En début d’année 2007, P’tit Pat’ Rouennais  avait initié des démarches auprès du propriétaire et du sculpteur Jean-Marc De Pas pour la restitution de la statue, une opération déjà trop lourde financièrement à l’époque. Aujourd’hui, dans une conjoncture très dégradée, certains exhument cet ancien projet. L’idée n’est pas mauvaise en soi, mais il est doux et… économique, de rêver !

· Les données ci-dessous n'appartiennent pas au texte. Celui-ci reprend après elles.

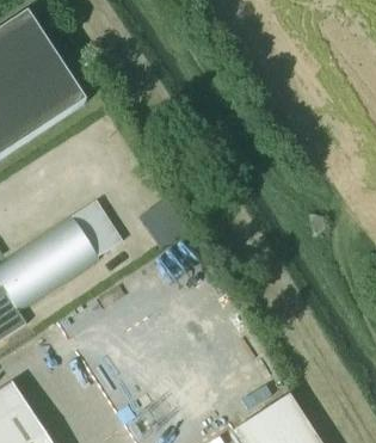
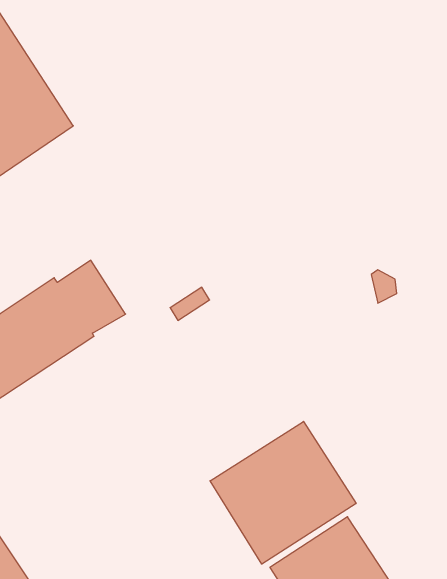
building: none -> [210,421,356,564]

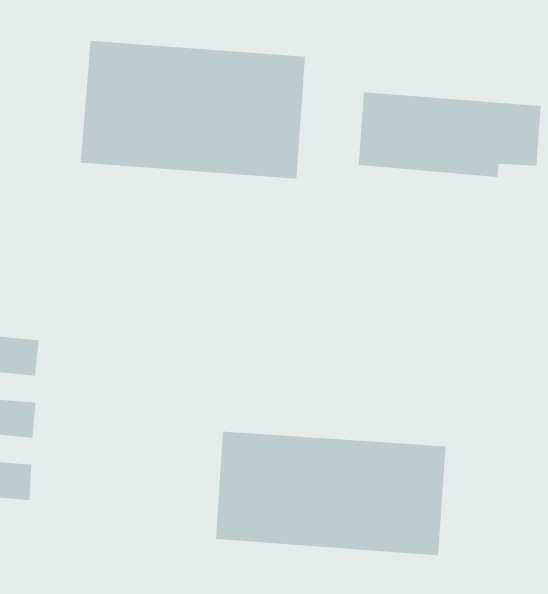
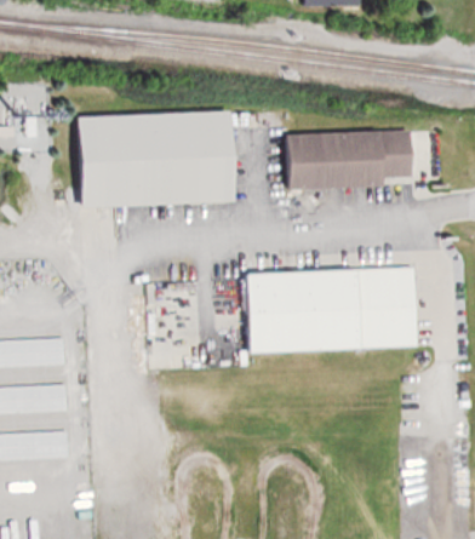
building: [215,431,446,556] -> [250,266,418,351]

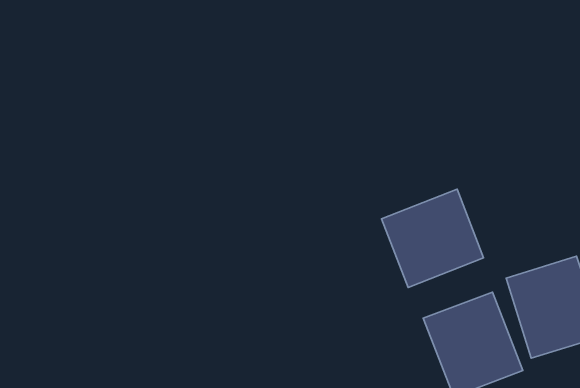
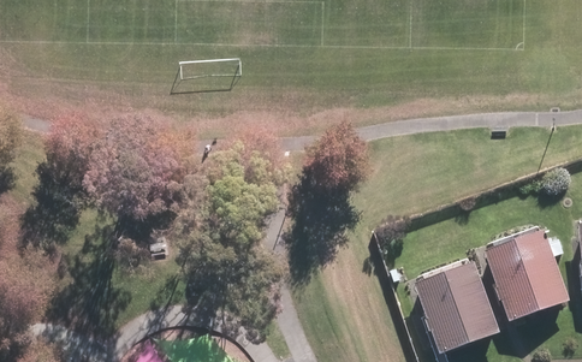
building: [382,189,484,287] -> none

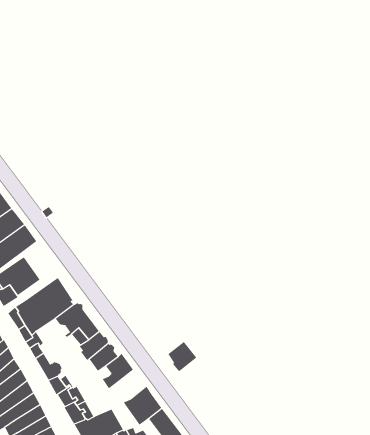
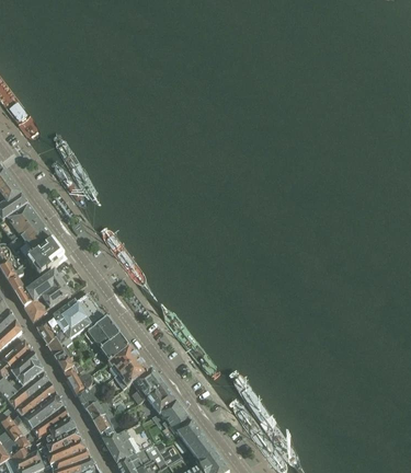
building: [168,341,197,372] -> [147,383,176,414]

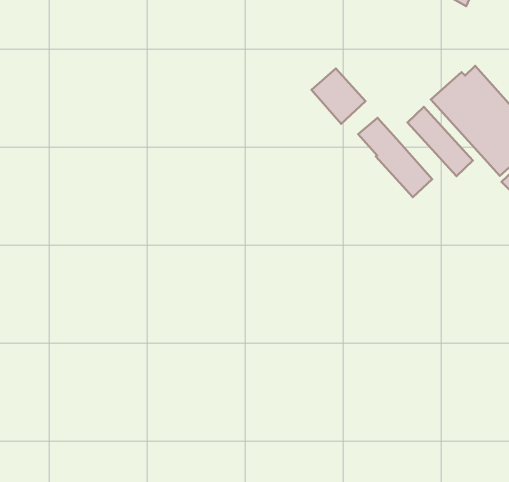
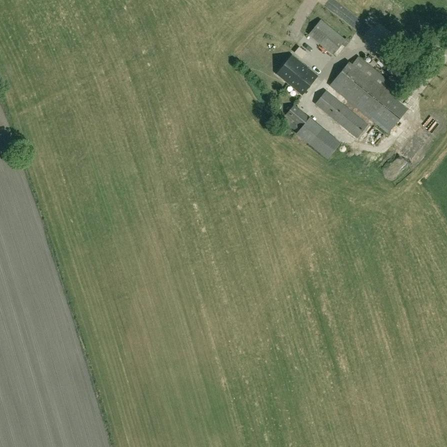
building: none -> [307,19,349,54]
building: [311,69,366,124] -> [276,55,316,94]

Voir après les photos : L’art de « refiler la patate chaude » !

 

 

 

L’art de « refiler la patate chaude » !

Amis des Monuments Rouennais

89, rue Jeanne d’Arc

La récente surélévation de cet immeuble et le ravalement de sa façade font apparaître, de façon encore plus criante le vide de la niche dans laquelle se trouvait, avant le bombardement du 19 avril 1944, la statue de Daguerre, face à celle de Niepce ; nous avons prié la Ville d’inscrire dans un prochain budget la réalisation d’une copie de cette oeuvre du sculpteur rouennais Arsène Letellier.

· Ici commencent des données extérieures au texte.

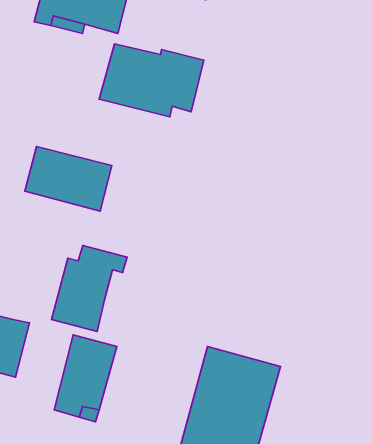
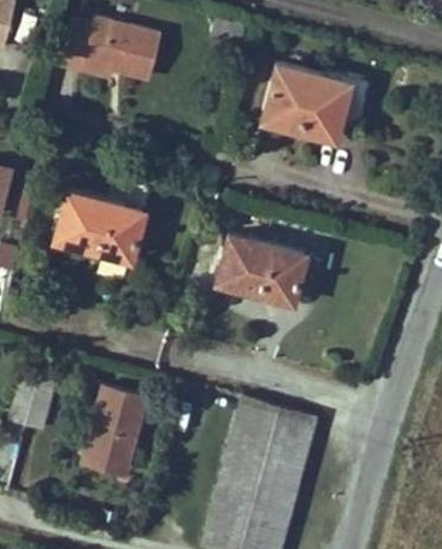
building: [99,44,204,117] -> [263,65,370,140]
building: none -> [217,236,306,302]
building: [52,245,127,332] -> none

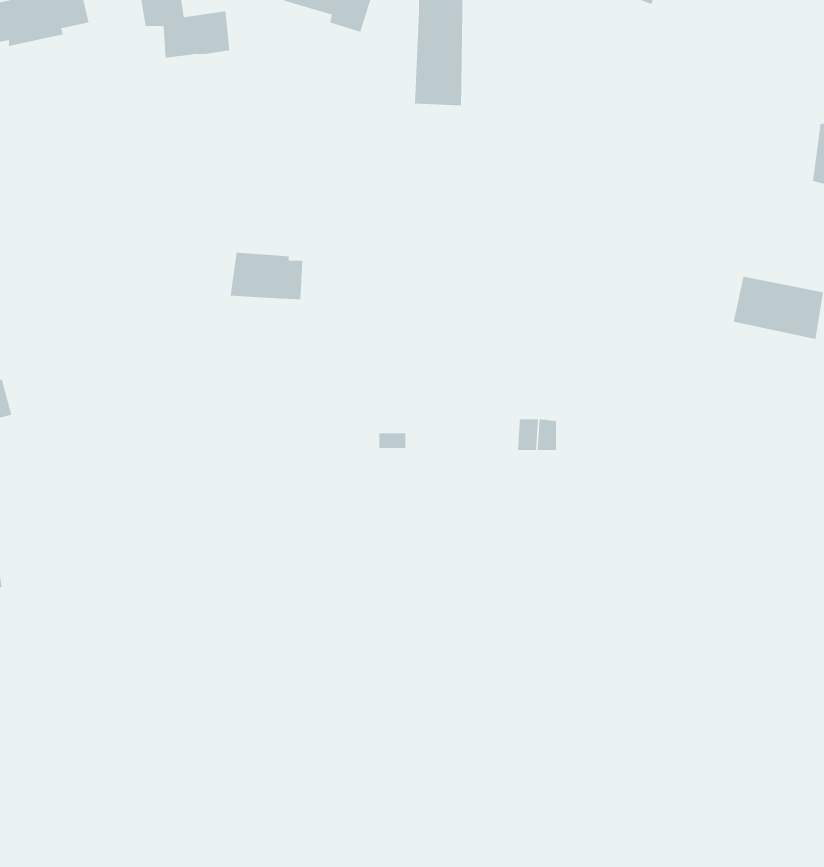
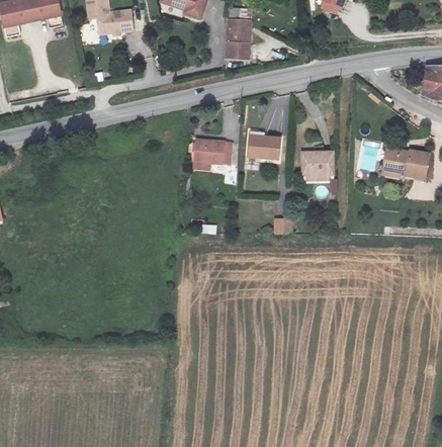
building: [230,252,303,300] -> [196,140,234,164]
building: none -> [249,135,283,160]
building: none -> [304,152,336,180]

Rouen magazine  n° 395 du mercredi  1er mai 2013 « Passe-temps »

Daguerre, naguère                                                                                                                                      

Un cratère sur la Lune porte son nom, sa statue est en bonne place à Washington (photo parue dans notre précédente édition), mais il n’est plus présent à Rouen, sauf au musée des Beaux-Arts en peinture et gravures. Il s’agit de Louis Daguerre (1787-1851), l’inventeur du daguerréotype, dont la statue, par Letellier, a orné, avec celle de Niepce toujours en place, la Maison de la photographie, 89 rue Jeanne-d’Arc, jusqu’en avril 1944. L’immeuble qui a toujours abrité, depuis 1866, un photographe vient d’être joliment restauré. Si le propriétaire en est d’accord, il ne reste plus qu’à sculpter un compagnon pour Nicéphore ! Qui va prendre l’initiative de trouver un mécène ou de solliciter des souscripteurs ? La Ville de Rouen est hors concours du fait du caractère privé de l’opération.   GP

 

Vers 1850 le procédé photographique sur métal dit daguerréotype n’autorisant la fabrication que d’un seul exemplaire à la fois est progressivement abandonné et fait place à une technique permettant la multiplication des images sur papier. C’est un véritable phénomène de société. La petite bourgeoisie qui ne possédait aucun portrait peint se donne alors l’occasion de faire poser toute la famille devant la chambre noire. Nouveau métier très lucratif, les ateliers de photographes professionnels se multiplient. Après un début place de la République ESPAGNET fait construire en 1866 un « temple de la photographie » 89 rue de l’Impératrice. (rue Jeanne d’Arc depuis 1870). Riche bâtisse en brique agrémentée en façade des statues de Nicéphore Niepce et Daguerre.  A cette époque l’orientation de l’atelier est primordiale. La lumière naturelle doit y pénétrer généreusement mais parcimonieusement, d’où la verrière orientée à la manière des ateliers d’artistes peintres, au deuxième étage de l’immeuble. Sous cette verrière historique vos ancêtres  ont-ils immortalisé leur visage ? Elle n’est plus.